Campaigners at pressure group Games Monitor reckon legacy bosses will struggle to meet their objectives having already opted for a lower 28 per cent target at the first development, called Chobham Manor.

The critics also point out the loss of housing on the original Olympic site in 2007 due to a compulsory purchase order has not been taken into account – skewing the overall picture of what has been achieved for local people.

The argument comes just eight months after London mayor Boris Johnson admitted fewer homes would be built on the site overall and a smaller than promised percentage would be affordable.

Mr Johnson said the shortfall was a “price well worth paying” if other forms of regeneration led to more jobs and economic activity at the Olympic Park.

Viability

Meanwhile plans to build a cultural centre at the site in Stratford mean the loss of around 1,000 new homes out of an original plan for 7,000.

Julian Cheyne from Games Monitor said: “With the earlier demolition of housing the actual percentage of so-called ‘affordable’ housing is closer to 15 per cent and with further losses for viability could go even lower.

“The reality is the Olympic Park would have seen the building of as much if not more new housing without the Olympics and existing local jobs and housing would have been retained, whereas new ‘legacy’ jobs and housing will, for the most part, go, as predicted, to a new population.”

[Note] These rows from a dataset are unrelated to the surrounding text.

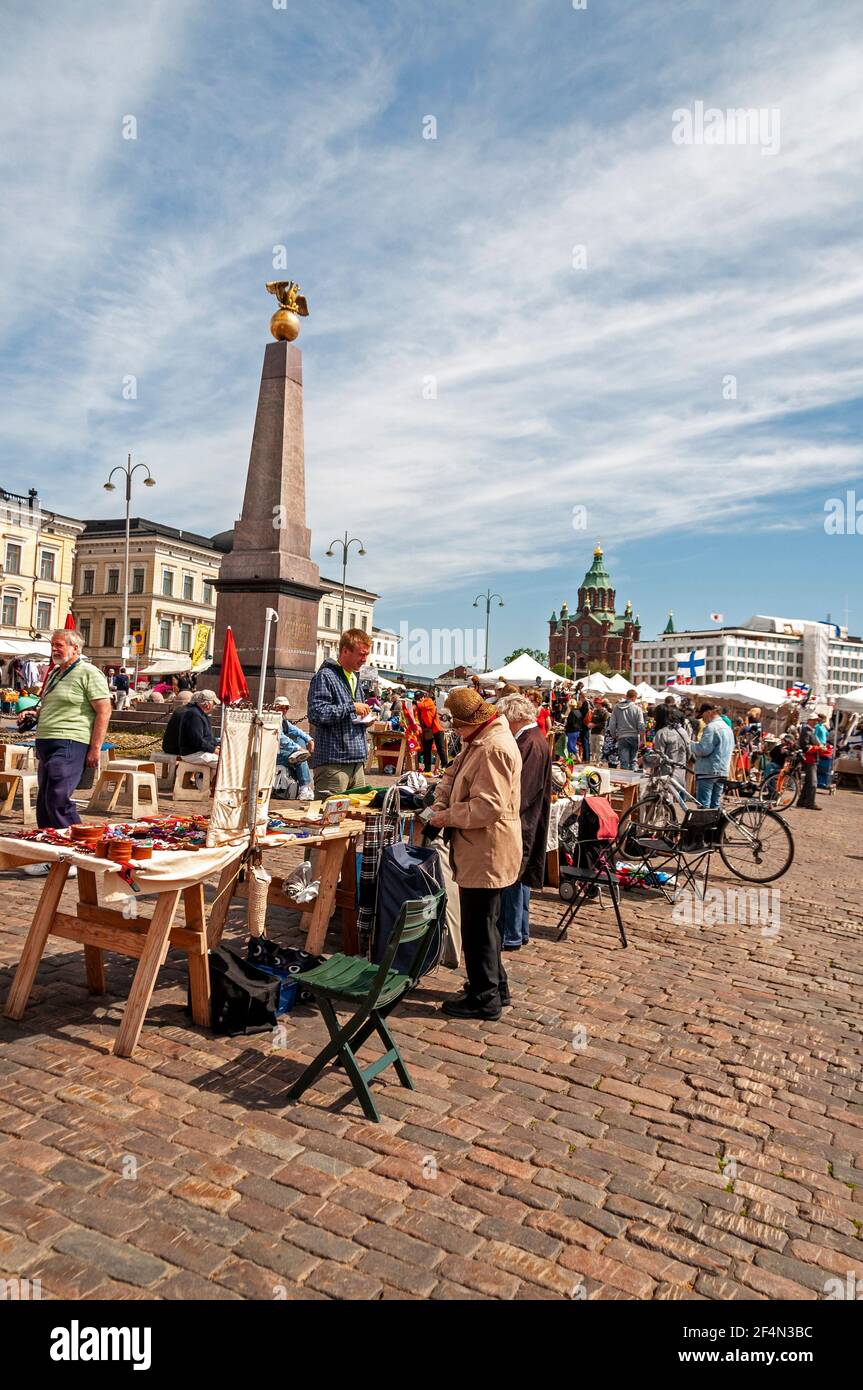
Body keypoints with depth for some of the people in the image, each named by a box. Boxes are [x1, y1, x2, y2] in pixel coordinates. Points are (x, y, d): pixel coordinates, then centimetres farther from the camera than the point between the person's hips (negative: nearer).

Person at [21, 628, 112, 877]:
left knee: (58, 799, -14)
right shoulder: (54, 674, 21)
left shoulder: (88, 673, -6)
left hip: (69, 745, -9)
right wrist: (40, 744, 22)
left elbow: (104, 711, -12)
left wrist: (95, 748, -16)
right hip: (47, 744, 9)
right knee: (44, 803, 8)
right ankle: (50, 858, 16)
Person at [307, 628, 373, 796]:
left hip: (357, 761, 9)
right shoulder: (325, 676, -7)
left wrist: (365, 719, 12)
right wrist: (351, 707, -16)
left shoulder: (356, 678, 21)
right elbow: (316, 714, -19)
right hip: (333, 762, -8)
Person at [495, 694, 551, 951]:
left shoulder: (530, 744, -21)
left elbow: (519, 791, -23)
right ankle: (520, 931, 30)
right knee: (518, 878, 18)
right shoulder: (535, 740, 10)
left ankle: (510, 936, 12)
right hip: (527, 823, 10)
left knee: (511, 878, 0)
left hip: (520, 825, -10)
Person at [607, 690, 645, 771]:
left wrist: (614, 736, 15)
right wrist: (642, 739, 2)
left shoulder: (616, 708, 4)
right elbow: (641, 725, -6)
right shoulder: (637, 708, -3)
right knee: (633, 761, 8)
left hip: (622, 737, 1)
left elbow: (612, 725, 3)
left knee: (624, 762, 1)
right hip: (634, 737, -1)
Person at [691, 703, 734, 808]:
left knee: (703, 806, -6)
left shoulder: (711, 727, -13)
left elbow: (704, 750, -20)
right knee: (715, 806, 13)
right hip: (722, 771, 9)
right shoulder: (728, 728, 17)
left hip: (707, 771, -9)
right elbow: (730, 749, 24)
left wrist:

But legacy bosses hit back at the criticisms citing the “jobs” and “economic benefits” the Olympic legacy had brought.

A London Legacy Development Corporation spokesman said: “We set ourselves challenging targets with regards to affordable housing but are confident we will reach them.

“As well as building much needed housing, we are bringing jobs and economic benefit to east London.

“With over three million visits to the park since we opened and our plans for a new educational and cultural quarter with the V&A and UCL taking shape, we are creating a new part of the city. These five neighbourhoods will be at its heart.”

But in a separate response the LLDC said its predictions for affordable housing targets could fall as low as 20 per cent.